Non mi meraviglia che Linkedin sia da molti anni sia il social network meno amato, o forse più odiato, negli Stati Uniti. Forse questo a Microsoft non interessa, il suo piano potrebbe essere quello di far diventare Linkedin un enorme CRM o un grande sito la ricerca di personale e per la formazione.

Tuttavia, se Microsoft permetterà a Linkedin di continuare a trattare da competitor da annientare chi vuole costruire qualcosa al suo interno e a corteggiare solo chi si limita a pagare i suoi servizi, rischia di far cadere Linkedin in una crisi irreversibile, come successo per altre acquisizioni.
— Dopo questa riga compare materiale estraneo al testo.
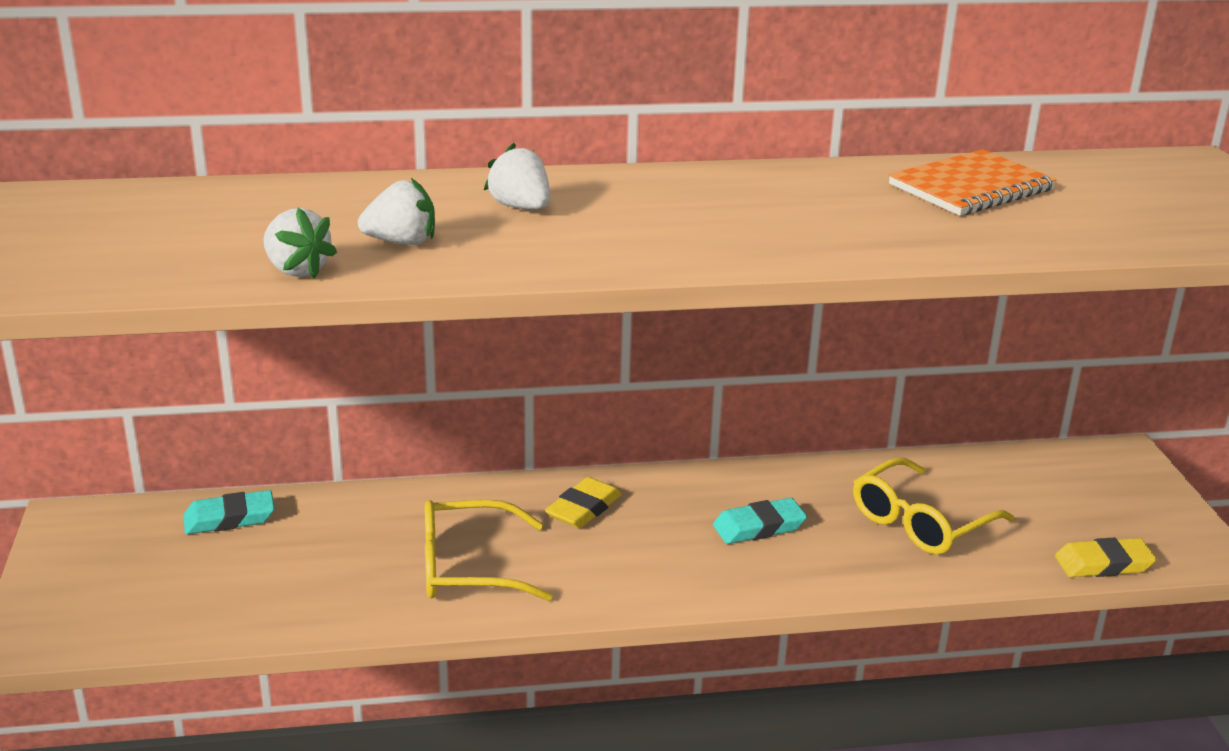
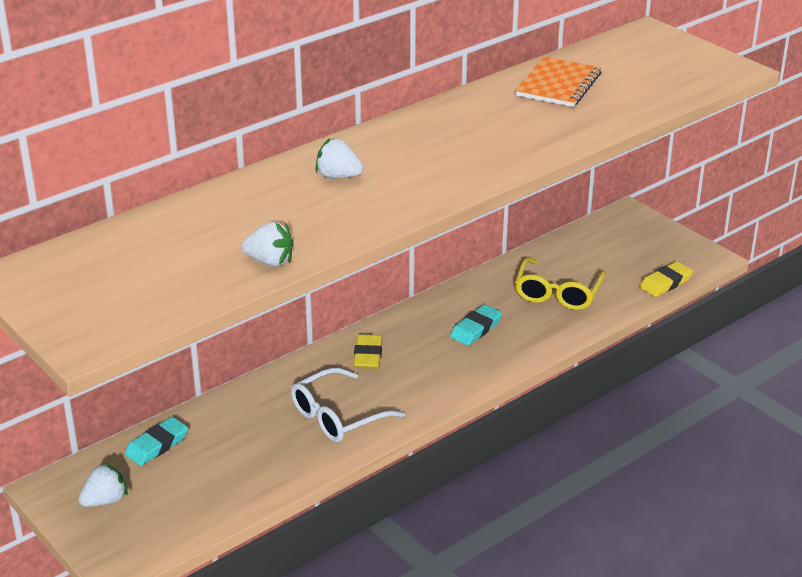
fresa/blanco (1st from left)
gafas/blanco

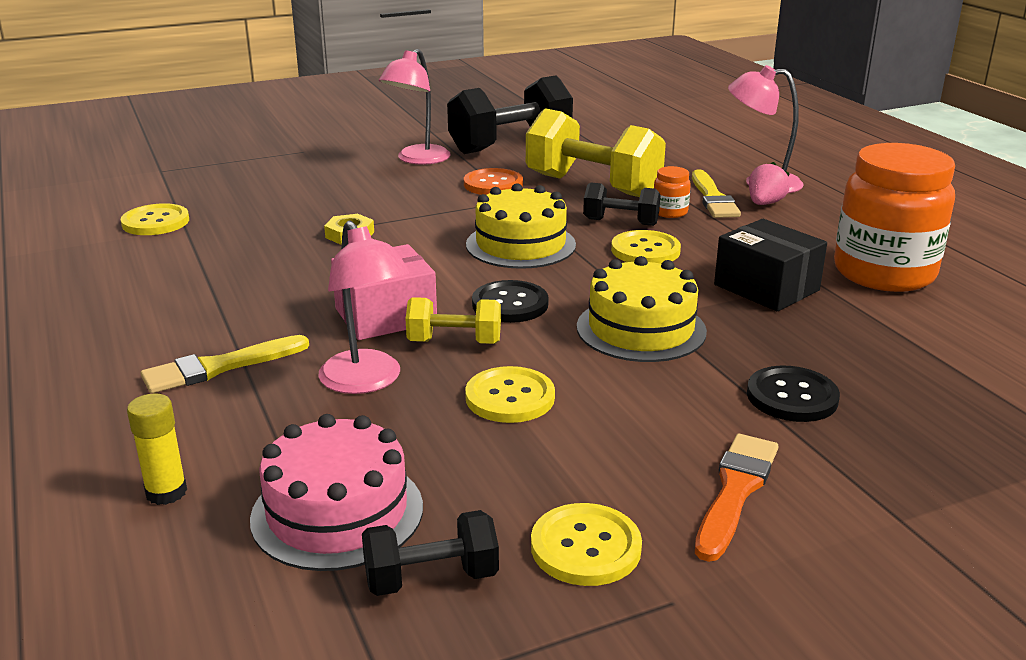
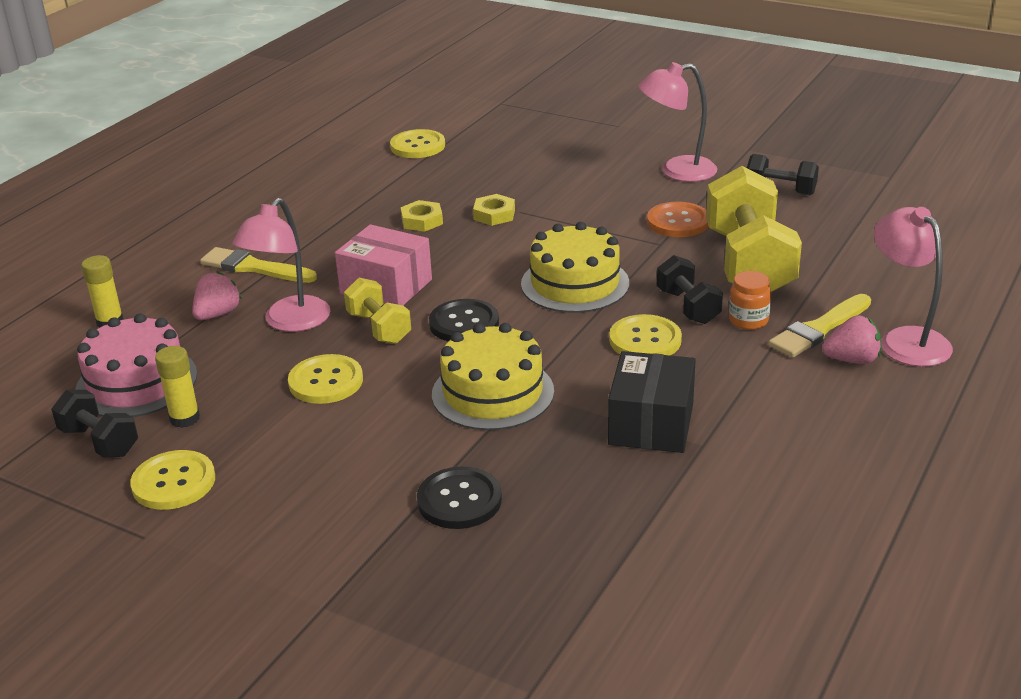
mancuerna/negro (3rd from left)
tarro/naranja (2nd from left in the first image)
pincel/naranja
tuerca/amarillo (1st from left)
fresa/rosa (1st from left)
barra de pegamento/amarillo (2nd from left)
Qualche proprietario di gruppi ha persino tentato una battaglia legale contro Linkedin.

Come si vede nell’immagine sottostante, qualcuno, negli Stati Uniti, aveva lanciando una class action contro Linkedin per aver ingannato i proprietari dei gruppi.
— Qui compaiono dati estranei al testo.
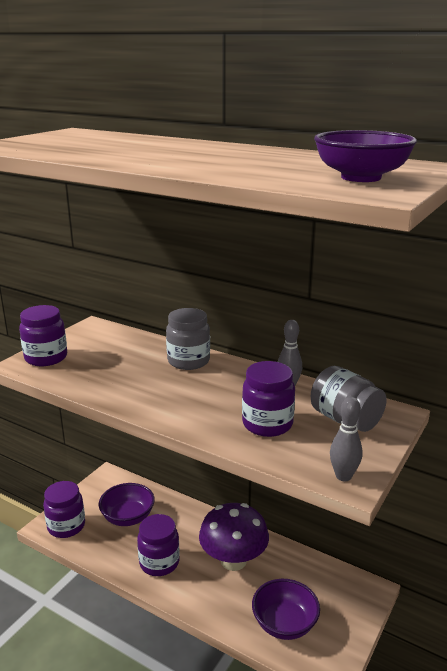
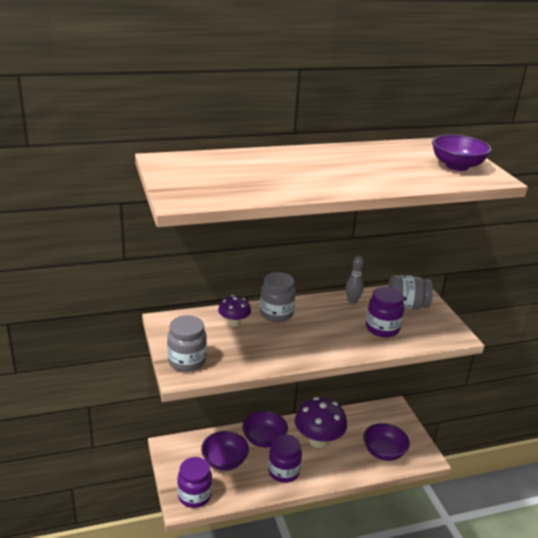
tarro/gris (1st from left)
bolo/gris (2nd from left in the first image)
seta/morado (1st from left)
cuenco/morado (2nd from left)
Annuncio avvio Class action proposta da uno dei proprietari dei gruppi contro Linkedin

Chiaramente bisogna poter dimostrare, come minimo, di aver fatto degli investimenti nei gruppi e di conseguenza di aver subito una perdita economica. Ho oscurato la sua e-mail per evitare abusi, chi fosse interessato può contattare Michael Crosson e gli altri direttamente. Io per ora resto a guardare come si sviluppa.

I gruppi Facebook, anche loro quasi inutili, per ora servono a Facebook.
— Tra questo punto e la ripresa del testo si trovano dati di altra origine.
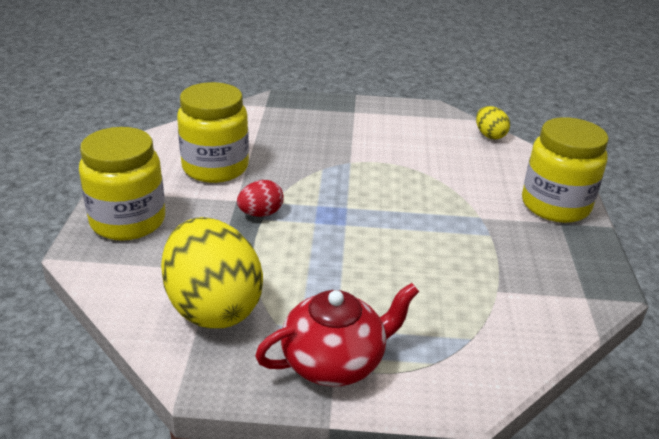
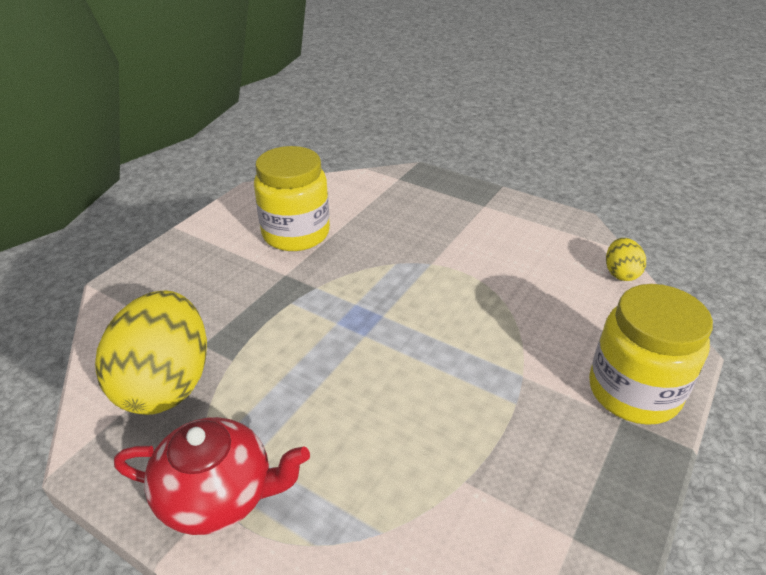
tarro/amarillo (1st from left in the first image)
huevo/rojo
I social network, dopo aver sfruttato i gruppi, spesso senza scrupoli e dopo gli scandali sulla privacy, dovrebbero teoricamente avere meno interesse nei gruppi. Invece, nel caso di Facebook, l’aumento dell’insofferenza e del crescente disinteresse nei suoi confronti lo sta spingendolo a dare importanza enfasi sui gruppi.

Onestamente, i gruppi Facebook non sono mai stati molto efficaci per chi li possedeva. Tuttavia, oggi i gruppi Facebook credo siano i migliori tra i social generalisti. Credo che Facebook stia usando i suoi gruppi per ripulirsi l’immagine e attrarre nuovi utenti. Infatti, ogni anno si moltiplicano gli eventi in cui Facebook, dimostrandosi il paladino delle comunità sociali online, cerca di attirare l’attenzione e le simpatie della gente.

Anche Linkedin ha accennato una vaga copia di questa strategia. Purtroppo, dopo qualche evento ipocrita qua e là, il tutto è culminato con il solito disastroso aggiornamento dei gruppi.

Comunque, come per gli altri grandi social network, le funzionalità più utili non saranno fornite ai proprietari dei gruppi su Facebook. Qualora fossero rese disponibili sarebbe solo temporaneamente.

La chiusura di Google+

Google era arrivato per ultimo con il suo social network generalista e non è riuscito a emergere. Forse proprio perché Google+ è stato meno scaltro e cinico di Linkedin e Facebook nella strategia sui gruppi.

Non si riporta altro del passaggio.